Provider-Specific Installation

For additional embedding providers, install with extras:

VoyageAI

uv pip install haiku.rag[voyageai]

MixedBread AI Reranking

uv pip install haiku.rag[mxbai]

vLLM Setup

vLLM requires no additional installation - it works with the base haiku.rag package.

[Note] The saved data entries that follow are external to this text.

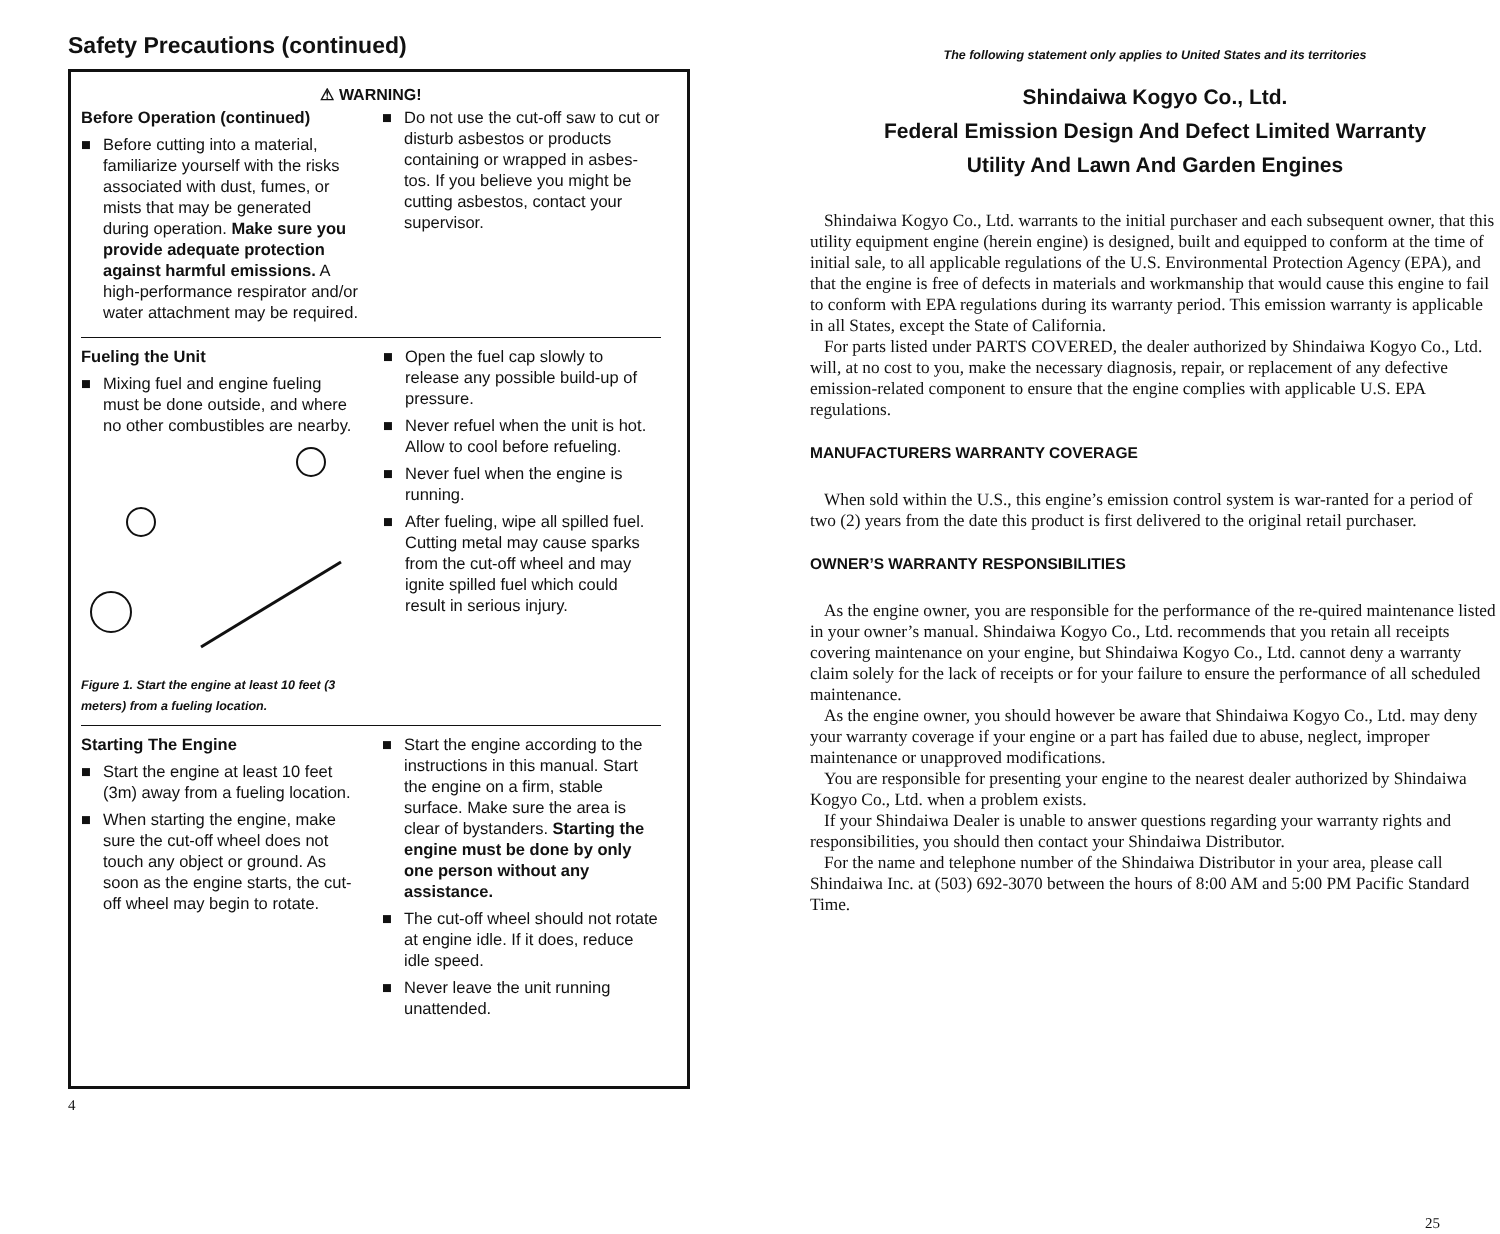Safety Precautions (continued)
⚠ WARNING!
Before Operation (continued)
■ Before cutting into a material, familiarize yourself with the risks associated with dust, fumes, or mists that may be generated during operation. Make sure you provide adequate protection against harmful emissions. A high-performance respirator and/or water attachment may be required.
■ Do not use the cut-off saw to cut or disturb asbestos or products containing or wrapped in asbes-tos. If you believe you might be cutting asbestos, contact your supervisor.
Fueling the Unit
■ Mixing fuel and engine fueling must be done outside, and where no other combustibles are nearby.
Figure 1. Start the engine at least 10 feet (3 meters) from a fueling location.
■ Open the fuel cap slowly to release any possible build-up of pressure.
■ Never refuel when the unit is hot. Allow to cool before refueling.
■ Never fuel when the engine is running.
■ After fueling, wipe all spilled fuel. Cutting metal may cause sparks from the cut-off wheel and may ignite spilled fuel which could result in serious injury.
Starting The Engine
■ Start the engine at least 10 feet (3m) away from a fueling location.
■ When starting the engine, make sure the cut-off wheel does not touch any object or ground. As soon as the engine starts, the cut-off wheel may begin to rotate.
■ Start the engine according to the instructions in this manual. Start the engine on a firm, stable surface. Make sure the area is clear of bystanders. Starting the engine must be done by only one person without any assistance.
■ The cut-off wheel should not rotate at engine idle. If it does, reduce idle speed.
■ Never leave the unit running unattended.
4
The following statement only applies to United States and its territories
Shindaiwa Kogyo Co., Ltd.
Federal Emission Design And Defect Limited Warranty
Utility And Lawn And Garden Engines
Shindaiwa Kogyo Co., Ltd. warrants to the initial purchaser and each subsequent owner, that this utility equipment engine (herein engine) is designed, built and equipped to conform at the time of initial sale, to all applicable regulations of the U.S. Environmental Protection Agency (EPA), and that the engine is free of defects in materials and workmanship that would cause this engine to fail to conform with EPA regulations during its warranty period. This emission warranty is applicable in all States, except the State of California.
For parts listed under PARTS COVERED, the dealer authorized by Shindaiwa Kogyo Co., Ltd. will, at no cost to you, make the necessary diagnosis, repair, or replacement of any defective emission-related component to ensure that the engine complies with applicable U.S. EPA regulations.
MANUFACTURERS WARRANTY COVERAGE
When sold within the U.S., this engine’s emission control system is war-ranted for a period of two (2) years from the date this product is first delivered to the original retail purchaser.
OWNER’S WARRANTY RESPONSIBILITIES
As the engine owner, you are responsible for the performance of the re-quired maintenance listed in your owner’s manual. Shindaiwa Kogyo Co., Ltd. recommends that you retain all receipts covering maintenance on your engine, but Shindaiwa Kogyo Co., Ltd. cannot deny a warranty claim solely for the lack of receipts or for your failure to ensure the performance of all scheduled maintenance.
As the engine owner, you should however be aware that Shindaiwa Kogyo Co., Ltd. may deny your warranty coverage if your engine or a part has failed due to abuse, neglect, improper maintenance or unapproved modifications.
You are responsible for presenting your engine to the nearest dealer authorized by Shindaiwa Kogyo Co., Ltd. when a problem exists.
If your Shindaiwa Dealer is unable to answer questions regarding your warranty rights and responsibilities, you should then contact your Shindaiwa Distributor.
For the name and telephone number of the Shindaiwa Distributor in your area, please call Shindaiwa Inc. at (503) 692-3070 between the hours of 8:00 AM and 5:00 PM Pacific Standard Time.
25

However, you need to run vLLM servers separately:

# Install vLLM
pip install vllm

# Serve an embedding model
vllm serve mixedbread-ai/mxbai-embed-large-v1 --port 8000

# Serve a model for QA (requires tool calling support)
vllm serve Qwen/Qwen3-4B --port 8002 --enable-auto-tool-choice --tool-call-parser hermes

# Serve a model for reranking
vllm serve mixedbread-ai/mxbai-rerank-base-v2 --hf_overrides '{"architectures": ["Qwen2ForSequenceClassification"],"classifier_from_token": ["0", "1"], "method": "from_2_way_softmax"}' --port 8001

Then configure haiku.rag to use the vLLM servers:

# Embeddings
EMBEDDINGS_PROVIDER="vllm"
EMBEDDINGS_MODEL="mixedbread-ai/mxbai-embed-large-v1"
EMBEDDINGS_VECTOR_DIM=512
VLLM_EMBEDDINGS_BASE_URL="http://localhost:8000"

# QA (optional)
QA_PROVIDER="vllm"
QA_MODEL="Qwen/Qwen3-4B"
VLLM_QA_BASE_URL="http://localhost:8002"

# Reranking (optional)
RERANK_PROVIDER="vllm"
RERANK_MODEL="mixedbread-ai/mxbai-rerank-base-v2"
VLLM_RERANK_BASE_URL="http://localhost:8001"

Requirements

  • Python 3.10+
  • Ollama (for default embeddings)
  • vLLM server (for vLLM provider)

Pre-download Models (Optional)

You can prefetch all required runtime models before first use:

haiku-rag download-models

This will download Docling models and pull any Ollama models referenced by your current configuration.